§ Provided text:
Same trust model as a normal sign-in: no kunji backend in the path, single-use per session, challenge-bound. The only new principal is the agent's key — and it can't widen what the user granted.
Connect once, ask for more later
An agent shouldn't over-ask up front. Start with a narrow scope (say
login); when an action later needs more, your app returns
403 insufficient_scope and the agent steps up — it re-requests
with the broader scope, and the wallet shows a delta-aware re-consent: "already
connected" + only the new permission to approve. No new kunji infrastructure — it reuses the
same deep link (app.kunji.cc/?authorize=…) and return relay as the
first authorization.
See it live →
Opt-in notifications. A channel-less agent (no way to reach you in the moment) can ask you to enable per-app notifications at first consent. Then it pings the wallet via Web Push when it needs a step-up — the push carries only an opaque pointer (a request id), never the scope or request; the wallet fetches + shows it, you approve. Off by default, revocable per app, and kunji never becomes a user directory. Design: docs/push-relay.md.
For relying parties
Add one endpoint that verifies a capability + proof against a session, then approves it.

[Dataset items]
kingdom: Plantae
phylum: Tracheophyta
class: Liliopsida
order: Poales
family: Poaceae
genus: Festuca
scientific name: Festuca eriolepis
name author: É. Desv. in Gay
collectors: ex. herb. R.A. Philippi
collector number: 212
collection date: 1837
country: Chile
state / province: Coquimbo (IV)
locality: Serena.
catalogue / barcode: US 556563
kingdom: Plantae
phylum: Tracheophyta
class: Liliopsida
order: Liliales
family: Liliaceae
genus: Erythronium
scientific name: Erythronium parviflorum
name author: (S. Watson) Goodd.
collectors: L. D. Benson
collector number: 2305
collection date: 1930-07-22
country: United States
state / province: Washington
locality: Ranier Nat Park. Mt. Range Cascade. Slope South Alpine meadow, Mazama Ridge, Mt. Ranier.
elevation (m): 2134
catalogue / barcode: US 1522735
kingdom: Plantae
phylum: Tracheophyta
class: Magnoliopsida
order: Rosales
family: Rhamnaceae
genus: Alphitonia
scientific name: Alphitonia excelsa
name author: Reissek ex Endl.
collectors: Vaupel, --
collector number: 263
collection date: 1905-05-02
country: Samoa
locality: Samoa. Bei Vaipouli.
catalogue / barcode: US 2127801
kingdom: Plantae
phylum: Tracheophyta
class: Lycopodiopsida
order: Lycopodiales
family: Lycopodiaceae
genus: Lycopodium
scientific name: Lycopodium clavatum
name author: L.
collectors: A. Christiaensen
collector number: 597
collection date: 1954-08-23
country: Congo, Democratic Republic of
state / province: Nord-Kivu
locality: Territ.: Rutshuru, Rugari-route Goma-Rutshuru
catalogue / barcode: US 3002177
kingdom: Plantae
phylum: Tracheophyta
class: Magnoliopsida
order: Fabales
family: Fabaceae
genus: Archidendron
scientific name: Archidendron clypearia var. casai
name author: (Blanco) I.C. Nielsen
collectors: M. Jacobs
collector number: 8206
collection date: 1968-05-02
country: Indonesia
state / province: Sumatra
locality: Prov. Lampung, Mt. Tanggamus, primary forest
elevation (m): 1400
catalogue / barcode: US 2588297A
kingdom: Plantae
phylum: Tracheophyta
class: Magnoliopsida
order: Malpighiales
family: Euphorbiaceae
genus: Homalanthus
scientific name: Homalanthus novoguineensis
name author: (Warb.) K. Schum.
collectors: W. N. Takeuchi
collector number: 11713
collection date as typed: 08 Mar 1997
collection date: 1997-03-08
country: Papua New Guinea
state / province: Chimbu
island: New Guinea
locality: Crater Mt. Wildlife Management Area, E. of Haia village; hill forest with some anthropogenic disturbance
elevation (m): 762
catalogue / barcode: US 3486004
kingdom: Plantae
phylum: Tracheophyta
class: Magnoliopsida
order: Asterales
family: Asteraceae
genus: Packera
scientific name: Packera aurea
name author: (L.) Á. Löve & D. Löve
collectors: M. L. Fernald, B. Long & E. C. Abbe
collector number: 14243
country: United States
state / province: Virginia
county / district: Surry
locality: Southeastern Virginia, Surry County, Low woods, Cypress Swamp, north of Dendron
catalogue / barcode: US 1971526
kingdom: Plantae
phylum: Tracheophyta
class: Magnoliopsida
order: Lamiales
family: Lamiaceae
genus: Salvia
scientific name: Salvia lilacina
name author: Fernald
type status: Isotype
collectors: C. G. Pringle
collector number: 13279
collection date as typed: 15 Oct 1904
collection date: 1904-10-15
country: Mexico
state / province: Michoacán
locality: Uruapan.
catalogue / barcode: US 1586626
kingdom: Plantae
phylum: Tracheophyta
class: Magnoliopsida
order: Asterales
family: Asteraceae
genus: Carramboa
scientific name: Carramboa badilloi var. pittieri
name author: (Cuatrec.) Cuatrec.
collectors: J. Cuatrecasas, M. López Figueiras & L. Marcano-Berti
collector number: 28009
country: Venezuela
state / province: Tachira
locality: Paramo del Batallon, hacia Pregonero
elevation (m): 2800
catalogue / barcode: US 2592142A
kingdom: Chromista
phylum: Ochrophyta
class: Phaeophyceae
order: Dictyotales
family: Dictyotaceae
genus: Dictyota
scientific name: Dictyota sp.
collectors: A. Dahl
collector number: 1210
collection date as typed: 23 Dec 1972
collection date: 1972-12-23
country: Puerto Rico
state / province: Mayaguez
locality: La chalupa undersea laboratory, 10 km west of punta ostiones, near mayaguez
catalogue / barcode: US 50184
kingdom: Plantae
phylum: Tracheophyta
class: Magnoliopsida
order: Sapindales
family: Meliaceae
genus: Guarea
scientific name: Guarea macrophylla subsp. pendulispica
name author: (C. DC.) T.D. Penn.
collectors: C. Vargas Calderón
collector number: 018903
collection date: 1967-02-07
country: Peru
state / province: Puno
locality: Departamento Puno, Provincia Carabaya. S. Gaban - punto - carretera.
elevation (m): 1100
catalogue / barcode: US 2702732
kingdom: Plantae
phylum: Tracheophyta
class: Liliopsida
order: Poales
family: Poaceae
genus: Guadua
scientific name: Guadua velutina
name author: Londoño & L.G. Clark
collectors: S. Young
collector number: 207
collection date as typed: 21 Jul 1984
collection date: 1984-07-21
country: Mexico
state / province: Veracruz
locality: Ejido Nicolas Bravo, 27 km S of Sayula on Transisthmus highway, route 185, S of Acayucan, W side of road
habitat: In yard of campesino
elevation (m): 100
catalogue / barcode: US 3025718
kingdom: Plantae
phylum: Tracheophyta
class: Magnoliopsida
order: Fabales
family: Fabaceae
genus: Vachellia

§ Work order 1:
Answer these questions about the kunji authorization excerpt:
(a) What response does the app return when a later action needs more than the agent's current scope?
(b) What does a Web Push notification sent to the wallet carry?
(c) What should a relying party add?
§ Work order 2:
Using the kunji authorization excerpt, explain in one to three sentences why the step-up flow requires no new kunji infrastructure.
§ Work order 3:
Proceed with the kunji authorization excerpt, continuing from its final sentence about the endpoint relying parties add.
The rows have no connection to the kunji authorization excerpt.

§ Answer 1:
(a) 403 insufficient_scope
(b) Only an opaque pointer (a request id), never the scope or request
(c) One endpoint that verifies a capability + proof against a session, then approves it

§ Answer 2:
The step-up flow needs no new kunji infrastructure because it reuses what the first authorization already uses: the same deep link (app.kunji.cc/?authorize=…) and return relay.

§ Answer 3:
The verifier is the same EdDSA/JWT scheme as the assertion — drop in the reference
verifyCapabilityAssertion and a
revokedCapabilities denylist.
// POST /kunji/agent ← agent posts { capability, agentProof } for a session
app.post('/kunji/agent', async (req, res) => {
const { sessionId, capability, agentProof } = req.body || {};
const session = await db.get(`loginSessions/${sessionId}`);
const r = await verifyCapabilityAssertion({ // see functions/capability.js
capability, agentProof,
audience: session.audience, // YOUR domain
challenge: session.challenge, // the fresh per-session nonce
isRevoked: (jti) => db.has(`revokedCapabilities/${jti}`),
});
if (!r.ok) return res.status(400).json({ error: r.error });
// single-use: approve the session, keyed by sub, limited to the granted scope
await db.update(`loginSessions/${sessionId}`,
{ status: 'approved', sub: r.sub, scope: r.scope, agent: true });
res.json({ status: 'ok' });
});
Revoke by adding a capability's jti to your denylist; short
TTLs are the safety net. Enforce scope on every agent action — a
capability is permission to do a specific thing, not full account access.
The MCP bridge — drive it from an AI runtime
examples/kunji-mcp is a local
MCP
server that lets Claude (or any MCP client) act for you via a capability. The agent's key
lives only on your machine; nothing but a scoped capability ever leaves the wallet.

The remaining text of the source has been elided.